“Overwhelm” is that state of confusion in which the mind tries to run in all directions at once, spurred on by the feeling that there are too many things to do and no time in which to complete anything. Like a flurry of hydrogen balloons, myriads of thoughts are floating in the air above and around you and those thoughts and ideas do not want to come down. Your energy is “blowin’ in the wind” along with all those balloons and you don’t feel you can focus on any one particular task.
But overwhelm itself is not the problem. It is a symptom of a problem. “If overwhelm is not the problem, then what is?” you may ask. “And how do I call in all the balloons and focus my energy to do any one thing?”
Hidden among those balloons is one that you do not want to face, maybe even more than one. Your mind, ever anxious to save you from any discomfort, hides that balloon and then lets go of all the rest at once. This is a situation that happens to me frequently. I am hanging onto the balloon strings for dear life, dangling in the air with no firm footing, drifting about with every change in the wind current.
What do I do about it?
First, I find the cause, the hidden balloon. I ask myself, “What is it I don’t want to do?” What am I trying to escape? What is hiding behind my feeling of “overwhelm”? Usually, what I am not wanting to do is write. This is odd because I really like to write. (The matter of why I don’t want to do what I like is a question for another NewsNote.)
So the first step of the cure for overwhelm is to pinpoint what it is you are avoiding. Ask yourself, “What is it I don’t want to do?”
Second, I ask myself, “Why don’t I want to do that?” It is then that I start to feel the fear. Maybe I don’t have anything to say; maybe no one will read what I write and if they read it, maybe they won’t like it; maybe I don’t have enough skill; but mainly, it is “maybe I don’t have anything to say.” When I sit down with pen and pad, I am sitting with the unknown. The page is a blank and when the pen starts to move on the page, the unknown is starting to take form.

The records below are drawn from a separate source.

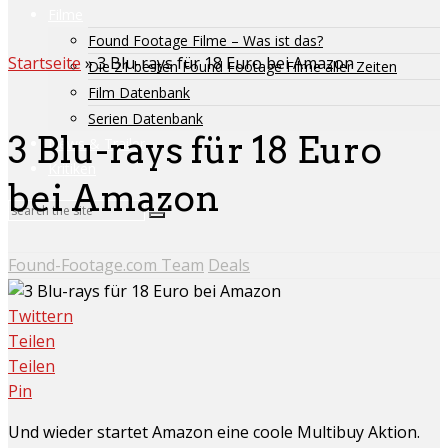
Filme
Found Footage Filme – Was ist das?
Startseite
»
3 Blu-rays für 18 Euro bei Amazon
Die 21 besten Found Footage Filme aller Zeiten
Film Datenbank
Serien Datenbank
3 Blu-rays für 18 Euro
News & Trailer
Kritiken
bei Amazon
Found-Footage.com Team
Deals
Twittern
Teilen
Teilen
Pin
Und wieder startet Amazon eine coole Multibuy Aktion.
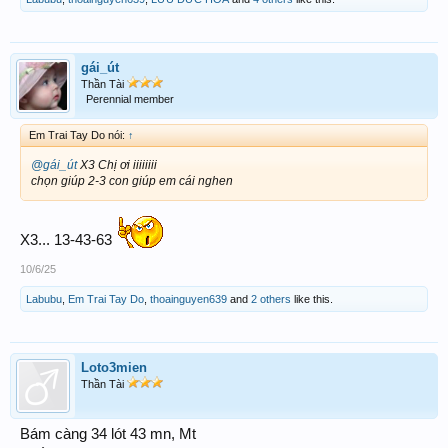
gái_út
Thần Tài
Perennial member
Em Trai Tay Do nói:
↑
@gái_út
X3 Chị ơi iiiiiiii
chọn giúp 2-3 con giúp em cái nghen
X3... 13-43-63
10/6/25
Labubu
,
Em Trai Tay Do
,
thoainguyen639
and
2 others
like this.
Loto3mien
Thần Tài
Bám càng 34 lót 43 mn, Mt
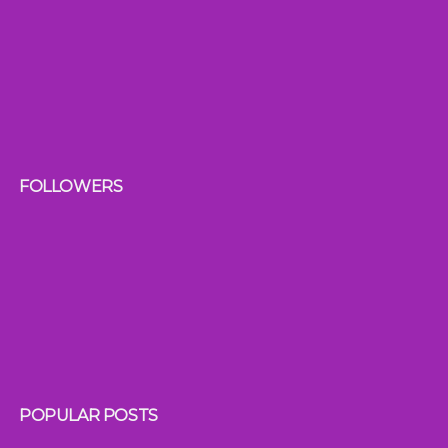
FOLLOWERS
POPULAR POSTS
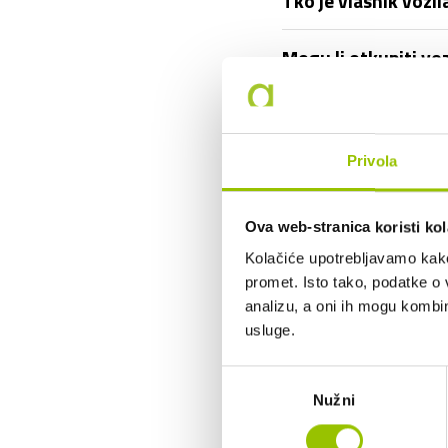
Tko je vlasnik vozil
Mogu li otkupiti vo
Mogu li vozilo korist
Privola
Što ako prouzročim 
Tko plaća gorivo?
Ova web-stranica koristi kol
Kolačiće upotrebljavamo kako 
Je li u cijenu dugo
promet. Isto tako, podatke o 
analizu, a oni ih mogu kombini
usluge.
Mogu li koristiti v
Odabir
Mogu li birati boju 
Nužni
pristanka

The second step of the cure, then, is to ask yourself, “Why do I not want to do it?” Listen for the feelings that come up. Is there a reconciliation that needs to happen? Does anger come up? Feel it, but do nothing. Are you afraid of admitting you can’t do something alone and need to ask for help? Feel the fear, the discomfort, the squirming to get away from it. These feelings are your tiger, the thing you need to face. The energy of this tiger is the force which is blowing your balloons aloft, the force you must face and conquer before you can regain your focus, and with your focus, your energy.

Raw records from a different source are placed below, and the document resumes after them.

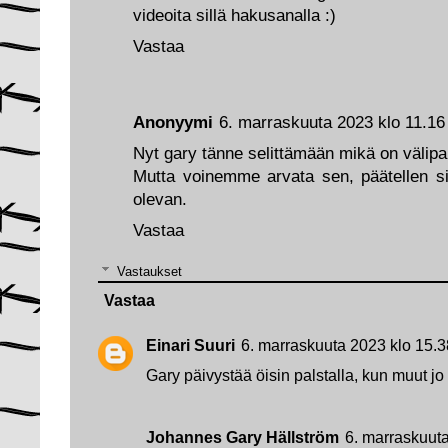
videoita sillä hakusanalla :)
Vastaa
Anonyymi
6. marraskuuta 2023 klo 11.16
Nyt gary tänne selittämään mikä on välipa
Mutta voinemme arvata sen, päätellen sii
olevan.
Vastaa
Vastaukset
Vastaa
Einari Suuri
6. marraskuuta 2023 klo 15.3
Gary päivystää öisin palstalla, kun muut j
Johannes Gary Hällström
6. marraskuut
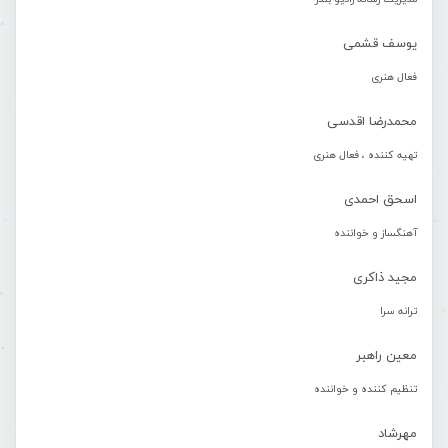
یوسف قشمی
فعال هنری
محمدرضا اقدسی
تهیه کننده ، فعال هنری
اسحق احمدی
آهنگساز و خواننده
مجید ذاکری
ترانه سرا
معین راهبر
تنظیم کننده و خواننده
مهرشاد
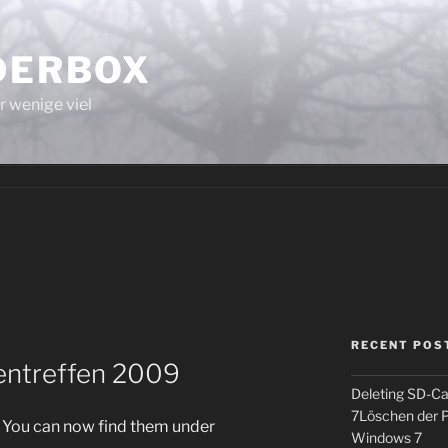
LDERBOX
r wenige viel
RECENT POS
entreffen 2009
Deleting SD-Ca
7
Löschen der P
! You can now find them under
Windows 7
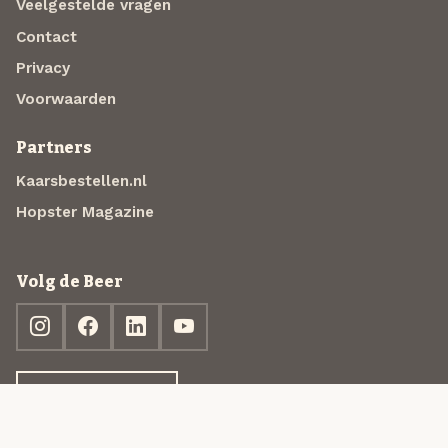
Veelgestelde vragen
Contact
Privacy
Voorwaarden
Partners
Kaarsbestellen.nl
Hopster Magazine
Volg de Beer
Ontdek jouw box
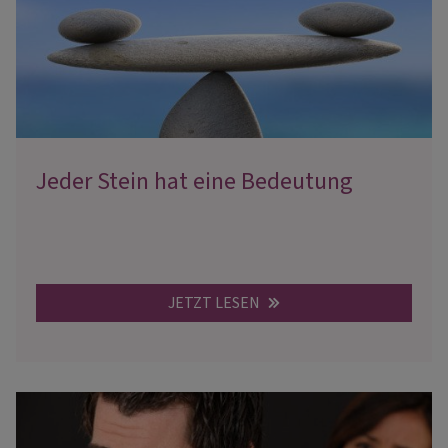
Jeder Stein hat eine Bedeutung
JETZT LESEN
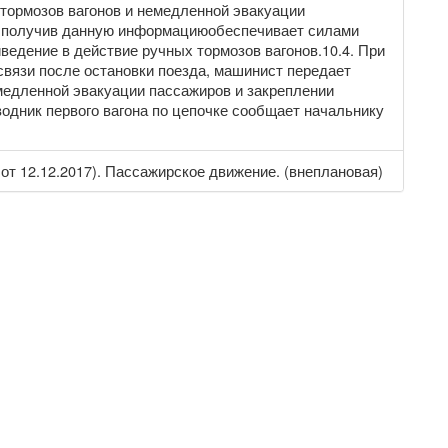
 тормозов вагонов и немедленной эвакуации
, получив данную информациюобеспечивает силами
ведение в действие ручных тормозов вагонов.10.4. При
связи после остановки поезда, машинист передает
емедленной эвакуации пассажиров и закреплении
водник первого вагона по цепочке сообщает начальнику
от 12.12.2017). Пассажирское движение. (внеплановая)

Third, “Face your fear and do it anyway,” someone has said. In the book, The Life of Pi, which was made into a most beautiful movie, Pi, a young East Indian boy, is marooned with a wild tiger on a small raft in the Pacific Ocean. Pi, with great courage, subdues that tiger, and finally arrives at land safely.
Your fear, your anger, your shame, your embarrassment, whatever it may be, is your tiger, and it will not necessarily go away.
The tiger remained on the raft with Pi for the whole trip and Pi had to keep constant watch with readiness to beat the tiger at any moment, but because he kept that tiger at bay, he was able to come to land at last.
Similarly, when you face the tiger which is keeping your hidden balloon in the air and maintain mastery over it, all of your other balloons will come to earth, and you will find yourself able to do what you need to do. You will feel your strength and energy return. The symptom of “overwhelm” will be gone because the underlying cause is removed.